Arcane accounting practices

(vi) Arcane accounting practices were used to designate Triple A ratings to parcels of near worthless bonds, and spurious criteria were used by auditors for determining their holders’ loss provisions. The “incurred” loss model permitted the dross to be included in the holders’ balance sheets at book value until being compelled to face the reality of their worthlessness and write them off – perhaps years after the “expected” loss model would have crystallized those losses.
(vii) Companies issuing those bonds also had auditors. But when those companies issued duff paper (such as “reverse convertibles” – bonds that can be converted into equity if the issuer can no longer pay the interest) their auditors remained heedless of the impending litigious tempest about to threaten their clients’ solvency.

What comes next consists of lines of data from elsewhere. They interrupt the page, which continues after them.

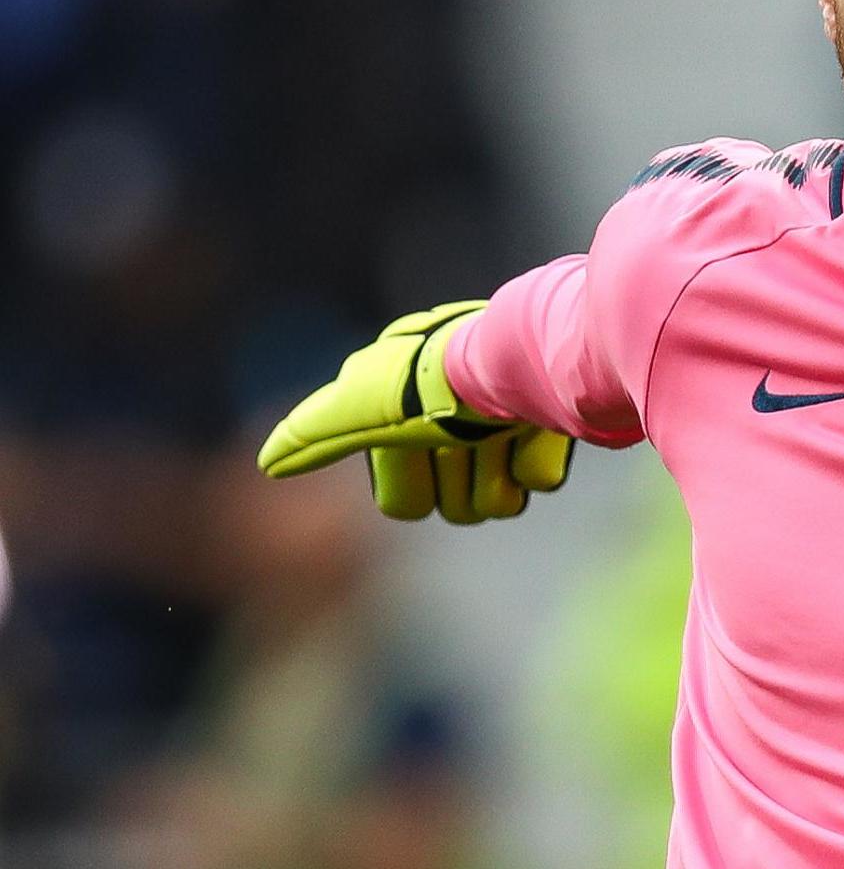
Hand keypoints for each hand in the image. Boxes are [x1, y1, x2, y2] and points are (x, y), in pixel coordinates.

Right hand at [257, 301, 572, 522]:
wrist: (515, 360)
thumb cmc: (429, 385)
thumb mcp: (357, 410)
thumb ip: (313, 435)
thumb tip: (267, 465)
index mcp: (410, 414)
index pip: (403, 504)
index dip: (408, 479)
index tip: (414, 440)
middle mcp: (456, 420)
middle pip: (452, 508)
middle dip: (458, 481)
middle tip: (465, 440)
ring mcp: (507, 427)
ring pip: (496, 503)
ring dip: (495, 473)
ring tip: (499, 434)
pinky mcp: (550, 430)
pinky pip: (538, 476)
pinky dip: (534, 457)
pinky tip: (532, 428)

Unhinged remuneration levels
Governments are not blameless. Knee-jerk protection of banks has corrupted normal market processes of determining executive remuneration. Left to the market, pay at all levels of management tends to be higher in the most successful institutions, where wise executive management is at a premium.
But when governments, feigning misguided concern with the “public interest”, provide guarantees for insurance of deposits, and implicit promises of a bailout if all goes wrong, executive pay is set free of the market. Ignorance and greed become rampant.
We should not be surprised. Any system characterised by the above litany of corrupt practices will always create corrupt pay packets.
And – if you throw loans at people, their thoughts will become unanchored, heedless of the constraint of eventual repayment.